Моральный скептицизм в христианстве. – Христианство также сыграло значительную роль в просвещении: оно самым убедительным и действительным образом учило моральному скептицизму, обвиняя и обличая с неустанным терпением и утонченностью; оно отрицало в каждом отдельном человеке веру в свои "доблести"; оно стерло с лица земли те высокие добродетели, которыми была богата древность, тех популярных людей, которые с верой в свое совершенство умели соединять достоинство борца арены. Когда мы теперь, воспитанные в этой христианской школе скептицизма, читаем моральные книги древних, например, Сенеки и Эпиктета, мы чувствуем забавное превосходство, тайное понимание и проницательность; мы переживаем то же чувство, которое испытывает взрослый, когда перед ним говорит ребенок, или когда Ларошфуко слушал какую-нибудь юную, прекрасную энтузиастку: мы лучше знаем, что такое добродетель!
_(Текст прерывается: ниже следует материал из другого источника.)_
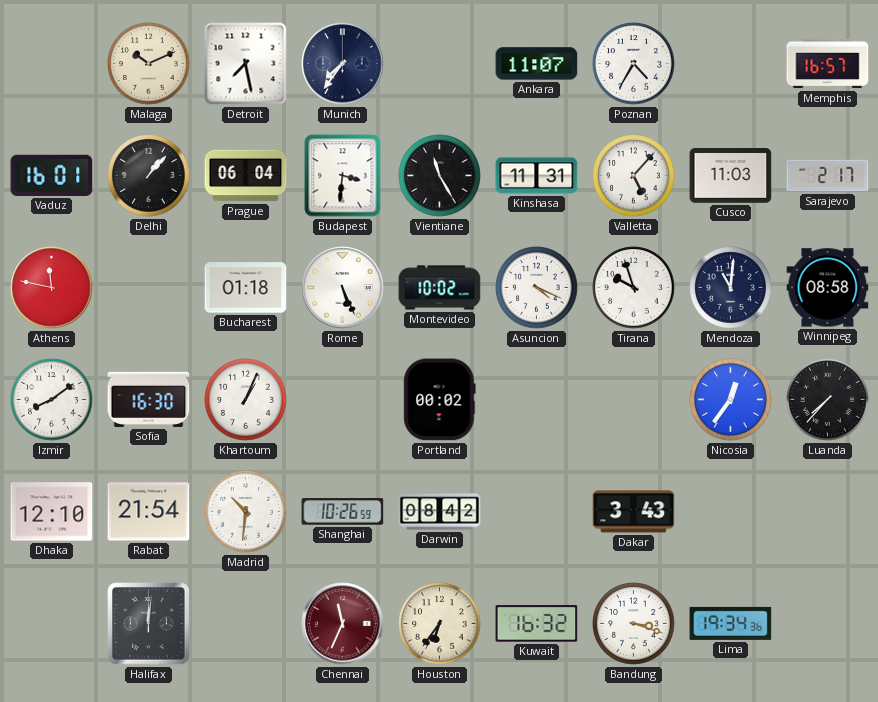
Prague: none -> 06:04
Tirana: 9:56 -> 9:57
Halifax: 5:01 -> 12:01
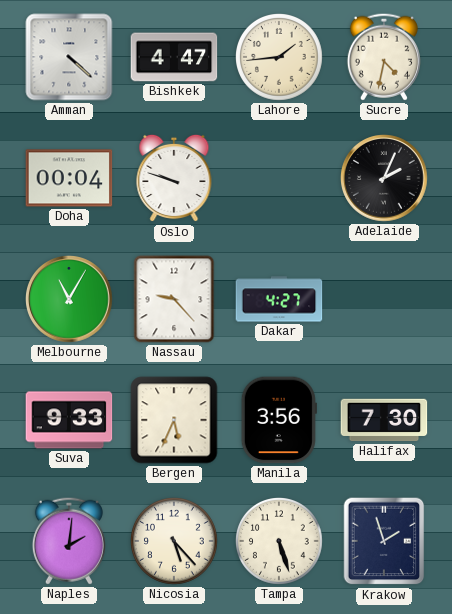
В конце концов мы переносим этот же самый скептицизм и на все религиозные состояния и события: грех, раскаяние, милость, святость и делаем это с таким успехом, что и при чтении всех христианских книг переживаем то же самое чувство тонкого превосходства и понимания: – и религиозное чувство мы понимаем лучше! Да и пора хорошо его знать и описать, потому что умерли достоинства старой веры: – сохраним, по крайней мере, для знания их изображение и их тип!
Знание нельзя считать только средством. – И без этой новой страсти – я разумею страсть к знанию – наука шла бы вперед: до сих пор наука без нее росла и крепла. Добрая вера в науку, благоприятное для нее предубеждение, господствующее теперь в наших государствах (раньше тоже и в церкви), основываются в сущности на том, что чистая страсть к знанию редко обнаруживалась, и в науке видели не страстную потребность, а известное состояние и "обычай" (ethos). Да, часто бывает достаточно уже одной amour plaisir знания (любознательности), довольно amour vanitu, привычки к нему, с задней мыслью о почете и хлебе, для многих достаточно даже, если они не знают, что делать с собой на досуге, а потому читают, собирают, приводят в порядок, наблюдают, передают дальше; потребность их в науке вызывается желанием спастись от ничегонеделанья. Папа Лев X воспел однажды хвалу науке: он назвал ее лучшим украшением и величайшей гордостью нашей жизни, благородным занятием в счастье и несчастье: "Без нее, – сказал он под конец, – все человеческие предприятия не имели бы твердой опоры, – даже и с ней остается еще достаточно много изменчивого и неясного!" Но этот скромный скептик – папа, как и многие другие церковные хвалители науки, не сказал своего последнего слова о ней. Можно ли видеть из его слов, – а это важно относительно такого поклонника искусств, – чтобы он ставил науку выше искусства? Наконец, в силу простой деликатности, он не говорит здесь о том, что ставит выше всякой науки, – об "истине, даваемой откровением" и о "вечном спасении души", – что для него украшение, гордость, поддержание и сохранение жизни! "Наука есть нечто второстепенное, не последнее и безусловное, она не может быть предметом страсти", – такой приговор скрывался в душе Льва X: и это единственно христианский приговор над наукой! В древности ее значение и признание умалялись по той причине, что даже самая пылкая юность выше всего ставила стремление к добродетели и только тогда считали возможным дать высшую похвалу знанию, если оно являлось лучшим средством для добродетели. Если же знание стремится выйти из роли простого средства, то подобное явление оказывается в истории новшеством.